Analogy Microfluidics

The sandpile analogy suggests that in the smallest systems micro-fluidics, the study of microflows, must be central to any ideas we might have for shrinking complex insect-like systems (Ref: Micro-fluidics and Drops). A dripping tap reveals just how complex even the simplest microfluidic system is. Singularities in patterns of flow occur almost everywhere, even in free-surface flows.

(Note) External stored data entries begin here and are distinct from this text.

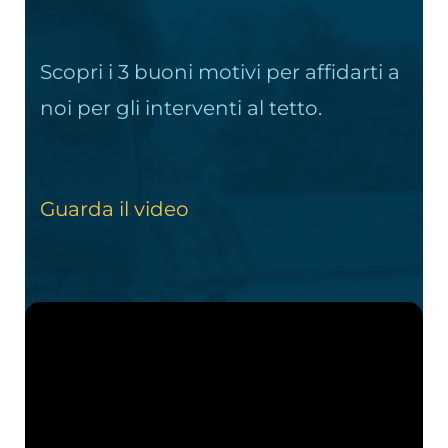
Scopri i 3 buoni motivi per affidarti a
noi per gli interventi al tetto.
Guarda il video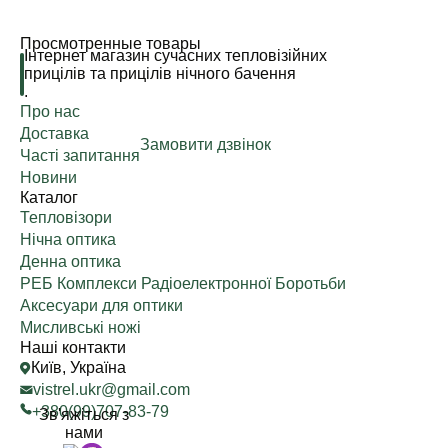
Просмотренные товары
Інтернет магазин сучасних тепловізійних
прицілів та прицілів нічного бачення
.
Про нас
Доставка
Замовити дзвінок
Часті запитання
Новини
Каталог
Тепловізори
Нічна оптика
Денна оптика
РЕБ Комплекси Радіоелектронної Боротьби
Аксесуари для оптики
Мисливські ножі
Наші контакти
Київ, Україна
vistrel.ukr@gmail.com
+380(99)707-83-79
Зв'яжіться з
нами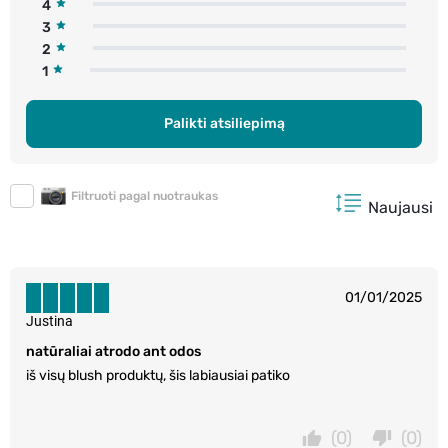
4
3
2
1
Palikti atsiliepimą
Filtruoti pagal nuotraukas
Naujausi
01/01/2025
Justina
natūraliai atrodo ant odos
iš visų blush produktų, šis labiausiai patiko
(0)
(0)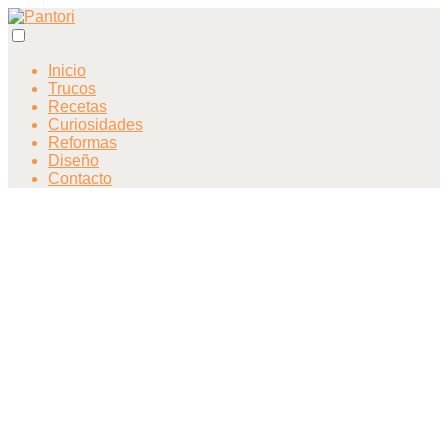
Inicio
Trucos
Recetas
Curiosidades
Reformas
Diseño
Contacto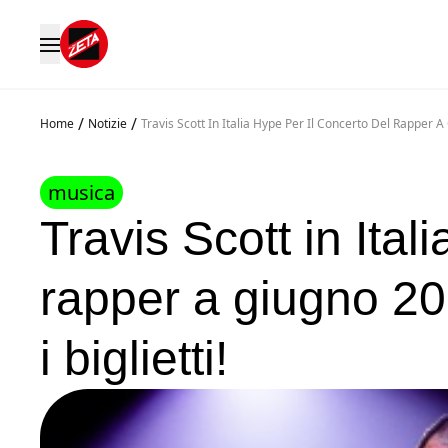
/
/
Home
Notizie
Travis Scott In Italia Hype Per Il Concerto Del Rapper A
musica
Travis Scott in Ital
rapper a giugno 20
i biglietti!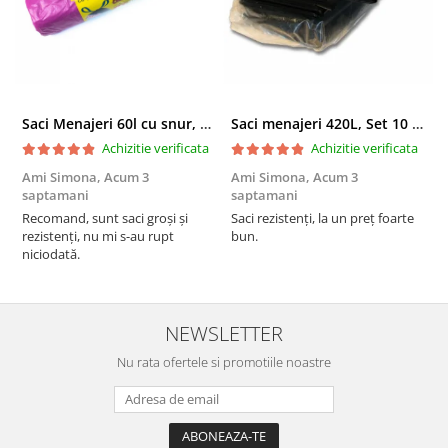
Saci Menajeri 60l cu snur, Roz, 10buc/rola
Saci menajeri 420L, Set 10 bucati
Achizitie verificata
Achizitie verificata
Ami Simona,
Acum 3
Ami Simona,
Acum 3
N
saptamani
saptamani
F
Recomand, sunt saci groși și
Saci rezistenți, la un preț foarte
rezistenți, nu mi s-au rupt
bun.
niciodată.
NEWSLETTER
Nu rata ofertele si promotiile noastre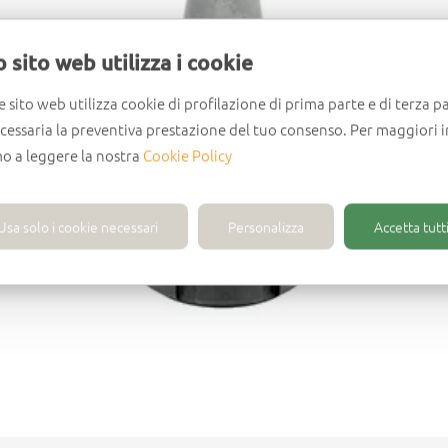
 sito web utilizza i cookie
e sito web utilizza cookie di profilazione di prima parte e di terza pa
ecessaria la preventiva prestazione del tuo consenso. Per maggiori 
mo a leggere la nostra
Cookie Policy
Usa solo i cookie necessari
Personalizza
Accetta tutti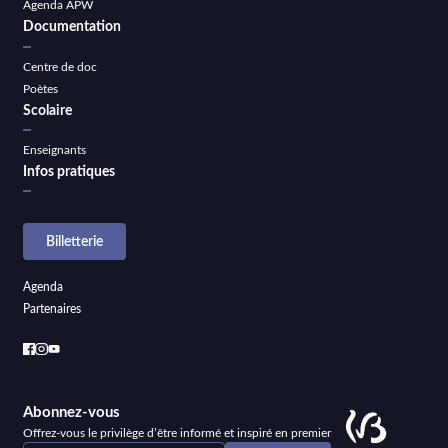
Agenda APW
Documentation
Centre de doc
Poètes
Scolaire
Enseignants
Infos pratiques
Billetterie
Agenda
Partenaires
Abonnez-vous
Offrez-vous le privilège d’être informé et inspiré en premier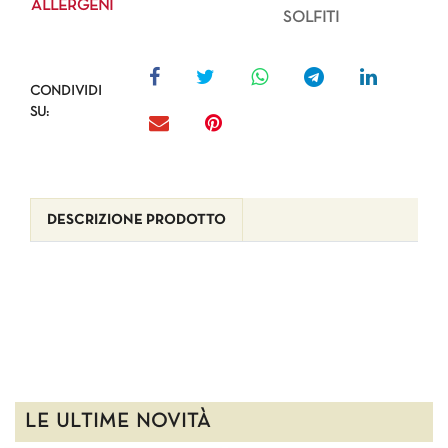
ALLERGENI
SOLFITI
CONDIVIDI
SU:
DESCRIZIONE PRODOTTO
LE ULTIME NOVITÀ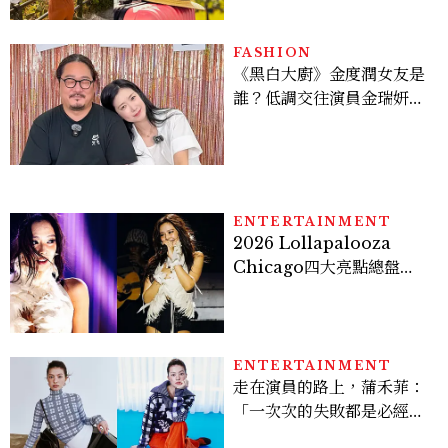
FASHION
《黑白大廚》金度潤女友是
誰？低調交往演員金瑞妍、
曾出演《少年法庭》，私下
極簡風穿搭是日常範本！
ENTERTAINMENT
2026 Lollapalooza
Chicago四大亮點總盤
點， JENNIE、 CORTIS
登台，K-POP擄獲全球！
ENTERTAINMENT
走在演員的路上，蒲禾菲：
「一次次的失敗都是必經過
程，必須要經過那些練習，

A drop hanging and then falling from a faucet models a liquid separating into two or more pieces. The change in structure of the drop over time reveals that as the drop falls, it first tugs out a long neck between two masses of fluid. One mass will remain on the tap; the other will fall as a new drop. The neck thins out elongating until it breaks. What is the shape of the drop as the neck fractures? Something complex happens in the mathematical description of the liquid at this critical point, because the drop undergoes a transition in its topology. A drop starts as a single, connected fluid but ends as two or more separate drops. Separation is just one example of a finite-time singularity, because a drop's breakup happens just after the drop becomes unstable enough to fall. A singularity arises for the topological transition because the radius of the neck holding the drop to the larger mass of fluid gradually shrinks and disappears. As the radius of the neck goes towards zero, the drop's curvature diverges, so the forces of surface tension become infinite. How do such dramatic dynamics develop in a system that has smooth initial conditions and forcing terms? Similar transitional singularities are common in many diverse systems, from stellar structures to turbulent air and water to a bacterial colony's growth. Now imagine what happens to hemolymph in the hemocoel of a bee on the wing!